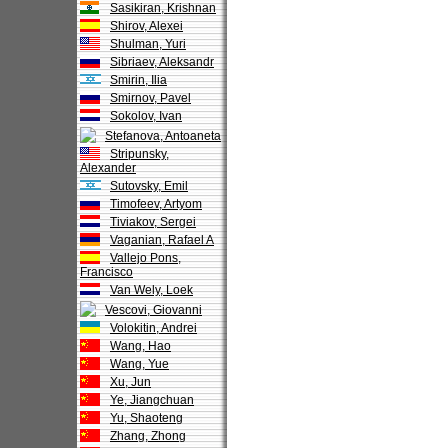
Sasikiran, Krishnan
Shirov, Alexei
Shulman, Yuri
Sibriaev, Aleksandr
Smirin, Ilia
Smirnov, Pavel
Sokolov, Ivan
Stefanova, Antoaneta
Stripunsky,
Alexander
Sutovsky, Emil
Timofeev, Artyom
Tiviakov, Sergei
Vaganian, Rafael A
Vallejo Pons,
Francisco
Van Wely, Loek
Vescovi, Giovanni
Volokitin, Andrei
Wang, Hao
Wang, Yue
Xu, Jun
Ye, Jiangchuan
Yu, Shaoteng
Zhang, Zhong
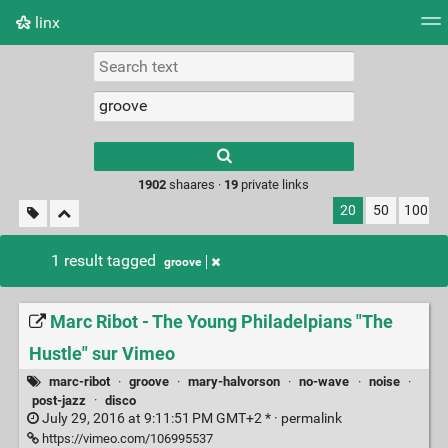
linx
Tag cloud
Picture wall
Daily
RSS Feed
Logi
Type 1 or more
characters for
results.
1902
shaares ·
19
private links
20
50
100
1 result tagged
groove
Marc Ribot - The Young Philadelpians "The
Hustle" sur Vimeo
marc-ribot
·
groove
·
mary-halvorson
·
no-wave
·
noise
·
post-jazz
·
disco
July 29, 2016 at 9:11:51 PM GMT+2 * ·
permalink
https://vimeo.com/106995537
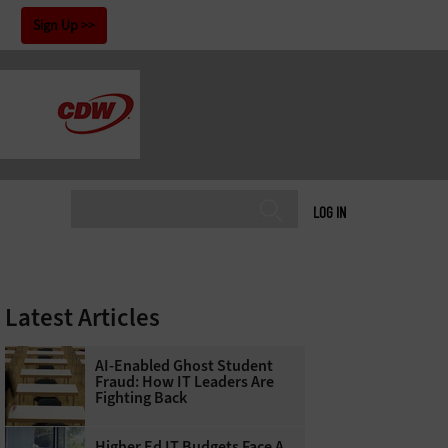
!
Sign Up
LOG IN
Latest Articles
AI-Enabled Ghost Student
Fraud: How IT Leaders Are
Fighting Back
Higher Ed IT Budgets Face A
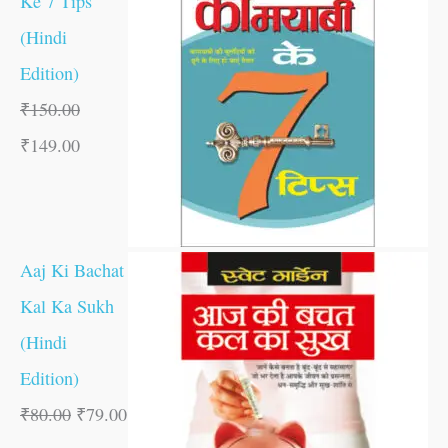
Ke 7 Tips
(Hindi
Edition)
₹
150.00
₹
149.00
Aaj Ki Bachat
Kal Ka Sukh
(Hindi
Edition)
₹
80.00
₹
79.00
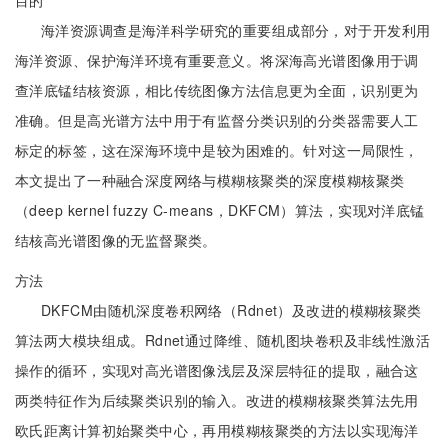
目的
海洋资源调查是海洋科学研究的重要组成部分，对于开发利用
海洋资源、保护海洋环境有重要意义。将深海高光谱图像用于调
查洋底锰结核资源，相比传统图像方法信息更为全面，识别更为
准确。但是高光谱方法中用于有监督分类识别的分类器需要人工
标定的标签，这在深海环境中是较为困难的。针对这一局限性，
本文提出了一种融合深度网络与模糊核聚类的深度模糊核聚类
（deep kernel fuzzy C-means，DKFCM）算法，实现对洋底锰
结核高光谱图像的无监督聚类。
方法
DKFCM由随机深度卷积网络（Rdnet）及改进的模糊核聚类
算法两大模块组成。Rdnet通过降维、随机图块卷积及非线性激活
操作的循环，实现对高光谱图像浅层及深层特征的提取，融合这
两类特征作为后续聚类识别的输入。改进的模糊核聚类算法先用
欧氏距离计算初始聚类中心，再用模糊核聚类的方法以实现海洋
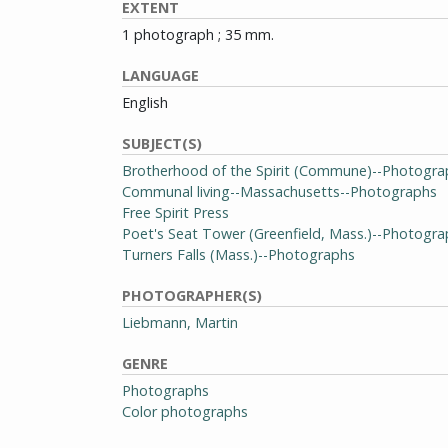
EXTENT
1 photograph ; 35 mm.
LANGUAGE
English
SUBJECT(S)
Brotherhood of the Spirit (Commune)--Photogra
Communal living--Massachusetts--Photographs
Free Spirit Press
Poet's Seat Tower (Greenfield, Mass.)--Photogr
Turners Falls (Mass.)--Photographs
PHOTOGRAPHER(S)
Liebmann, Martin
GENRE
Photographs
Color photographs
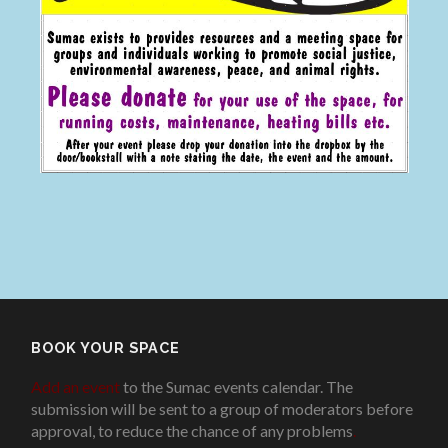
BOOK YOUR SPACE
Add an event
to the Sumac events calendar. The
submission will be sent to a group of moderators before
approval, to reduce the chance of any problems
.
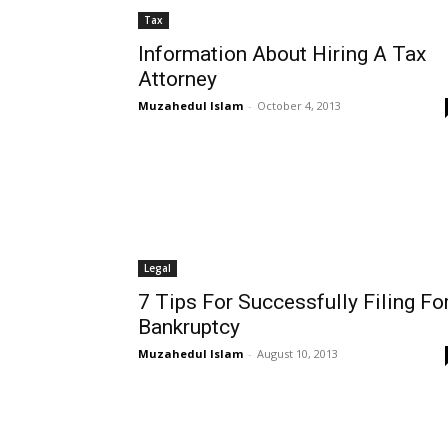
Tax
Information About Hiring A Tax
Attorney
Muzahedul Islam
-
October 4, 2013
Legal
7 Tips For Successfully Filing Fo
Bankruptcy
Muzahedul Islam
-
August 10, 2013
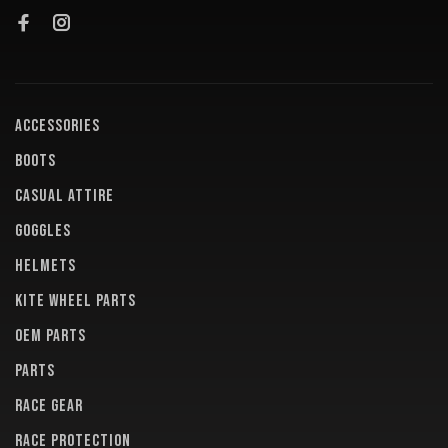
ACCESSORIES
BOOTS
CASUAL ATTIRE
GOGGLES
HELMETS
KITE WHEEL PARTS
OEM PARTS
PARTS
RACE GEAR
RACE PROTECTION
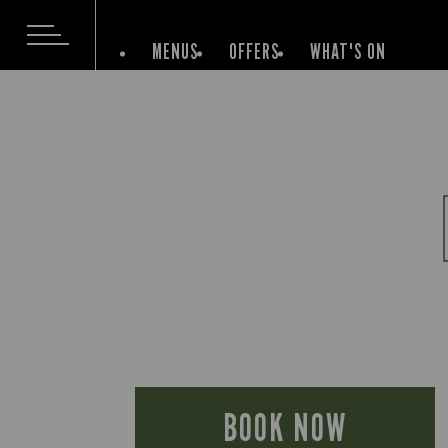
MENUS
OFFERS
WHAT'S ON
BOOK NOW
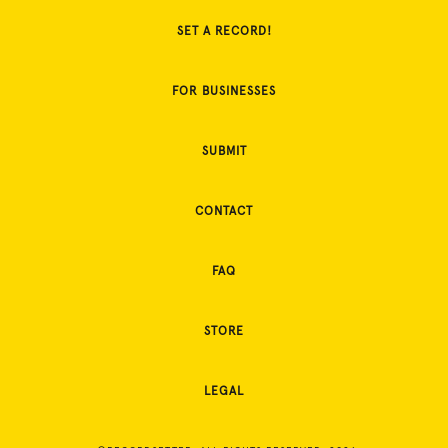
SET A RECORD!
FOR BUSINESSES
SUBMIT
CONTACT
FAQ
STORE
LEGAL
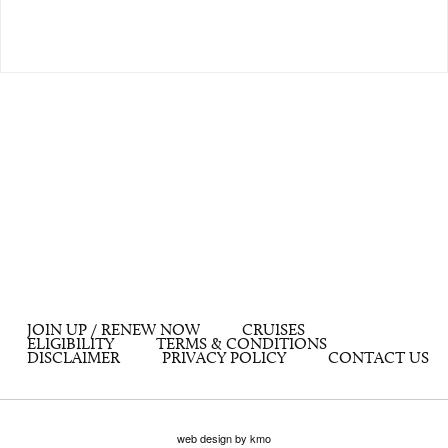
JOIN UP / RENEW NOW
CRUISES
ELIGIBILITY
TERMS & CONDITIONS
DISCLAIMER
PRIVACY POLICY
CONTACT US
web design by kmo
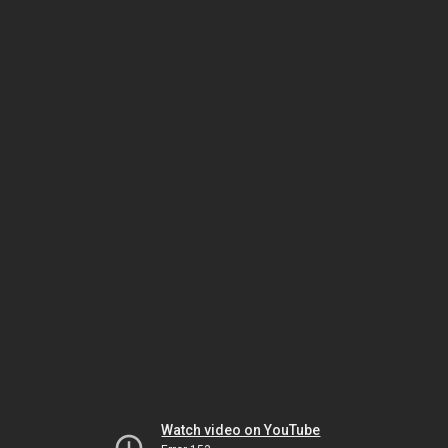
Watch video on YouTube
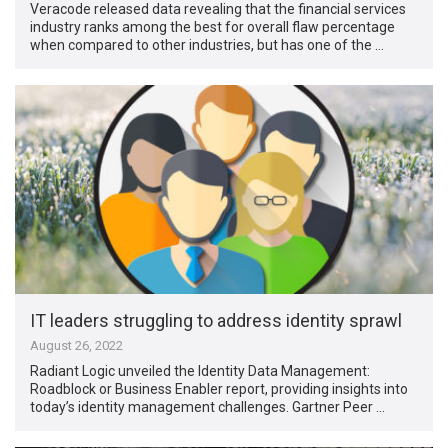
Veracode released data revealing that the financial services
industry ranks among the best for overall flaw percentage
when compared to other industries, but has one of the …
IT leaders struggling to address identity sprawl
August 26, 2022
Radiant Logic unveiled the Identity Data Management:
Roadblock or Business Enabler report, providing insights into
today’s identity management challenges. Gartner Peer …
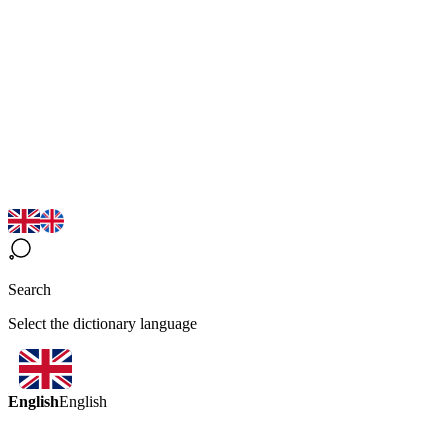
Search
Select the dictionary language
English
English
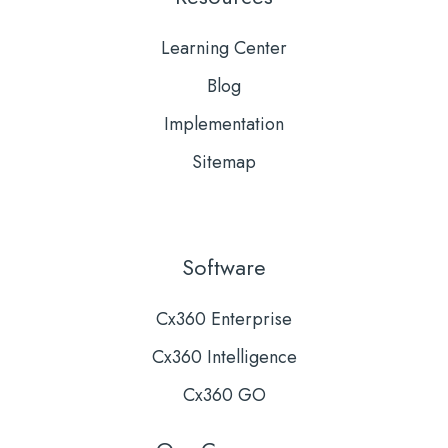
Learning Center
Blog
Implementation
Sitemap
Software
Cx360 Enterprise
Cx360 Intelligence
Cx360 GO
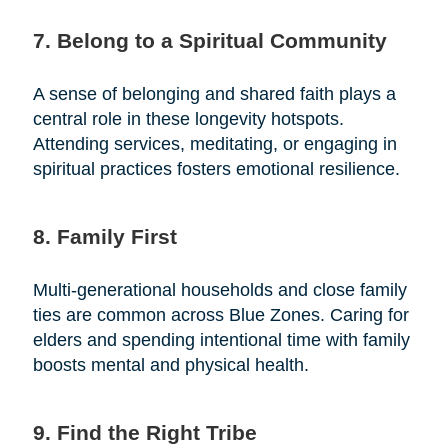
7. Belong to a Spiritual Community
A sense of belonging and shared faith plays a
central role in these longevity hotspots.
Attending services, meditating, or engaging in
spiritual practices fosters emotional resilience.
8. Family First
Multi-generational households and close family
ties are common across Blue Zones. Caring for
elders and spending intentional time with family
boosts mental and physical health.
9. Find the Right Tribe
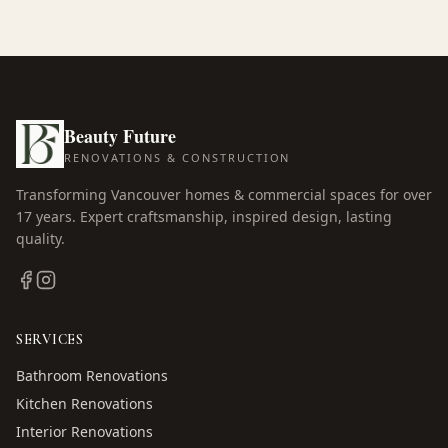
Beauty Future
RENOVATIONS & CONSTRUCTION
Transforming Vancouver homes & commercial spaces for over
17
years. Expert craftsmanship, inspired design, lasting
quality.
SERVICES
Bathroom Renovations
Kitchen Renovations
Interior Renovations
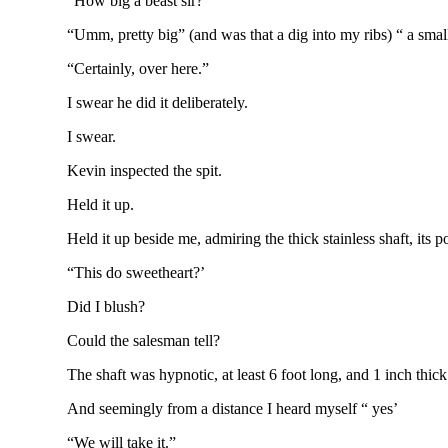
“How big a beast sir?”
“Umm, pretty big” (and was that a dig into my ribs) “ a small
“Certainly, over here.”
I swear he did it deliberately.
I swear.
Kevin inspected the spit.
Held it up.
Held it up beside me, admiring the thick stainless shaft, its
“This do sweetheart?’
Did I blush?
Could the salesman tell?
The shaft was hypnotic, at least 6 foot long, and 1 inch thick
And seemingly from a distance I heard myself “ yes’
“We will take it.”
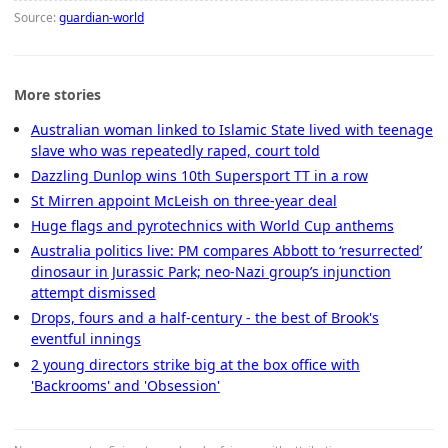
Source:
guardian-world
More stories
Australian woman linked to Islamic State lived with teenage
slave who was repeatedly raped, court told
Dazzling Dunlop wins 10th Supersport TT in a row
St Mirren appoint McLeish on three-year deal
Huge flags and pyrotechnics with World Cup anthems
Australia politics live: PM compares Abbott to ‘resurrected’
dinosaur in Jurassic Park; neo-Nazi group’s injunction
attempt dismissed
Drops, fours and a half-century - the best of Brook's
eventful innings
2 young directors strike big at the box office with
'Backrooms' and 'Obsession'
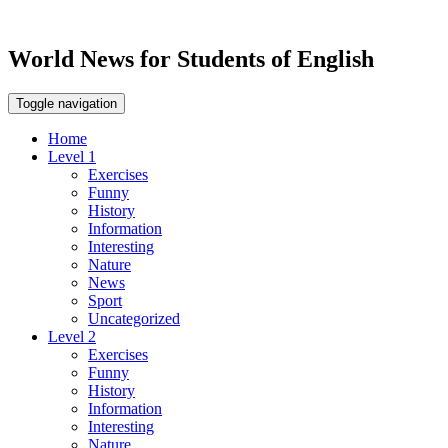
World News for Students of English
Toggle navigation
Home
Level 1
Exercises
Funny
History
Information
Interesting
Nature
News
Sport
Uncategorized
Level 2
Exercises
Funny
History
Information
Interesting
Nature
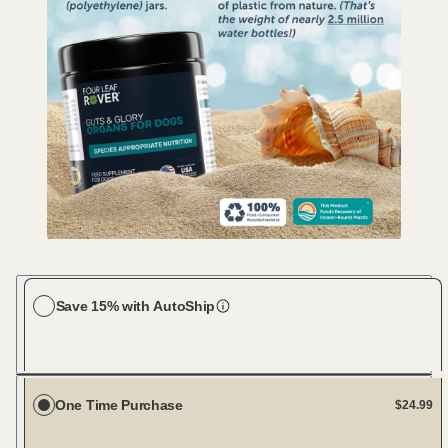
Save 15% with AutoShip
Choose your dog size
Large Dog (61-100 lbs)
Every 30 days
One Time Purchase
$24.99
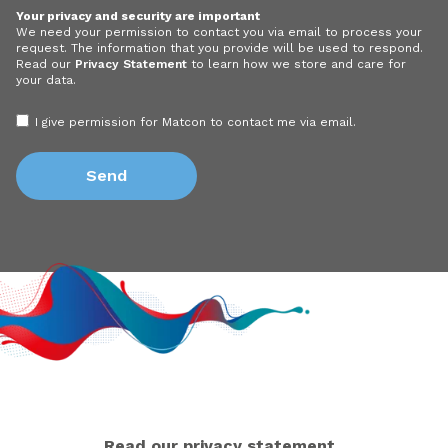
Your privacy and security are important
We need your permission to contact you via email to process your
request. The information that you provide will be used to respond.
Read our
Privacy Statement
to learn how we store and care for
your data.
I give permission for Matcon to contact me via email.
Read our privacy statement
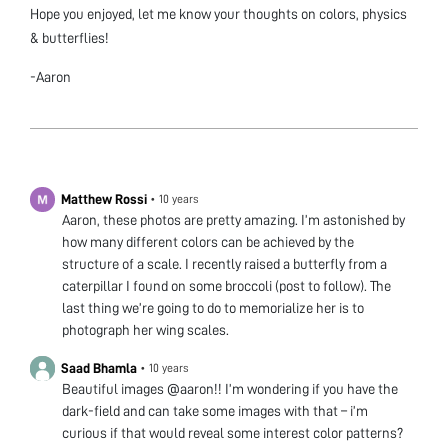
Hope you enjoyed, let me know your thoughts on colors, physics
& butterflies!
-Aaron
Matthew Rossi
•
10 years
Aaron, these photos are pretty amazing. I’m astonished by
how many different colors can be achieved by the
structure of a scale. I recently raised a butterfly from a
caterpillar I found on some broccoli (post to follow). The
last thing we’re going to do to memorialize her is to
photograph her wing scales.
Saad Bhamla
•
10 years
Beautiful images @aaron!! I’m wondering if you have the
dark-field and can take some images with that – i’m
curious if that would reveal some interest color patterns?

Aim of the exercise: Wherever a line in the entries holds "permission", copy that line.

Task result:
We need your permission to contact you via email to process your
I give permission for Matcon to contact me via email.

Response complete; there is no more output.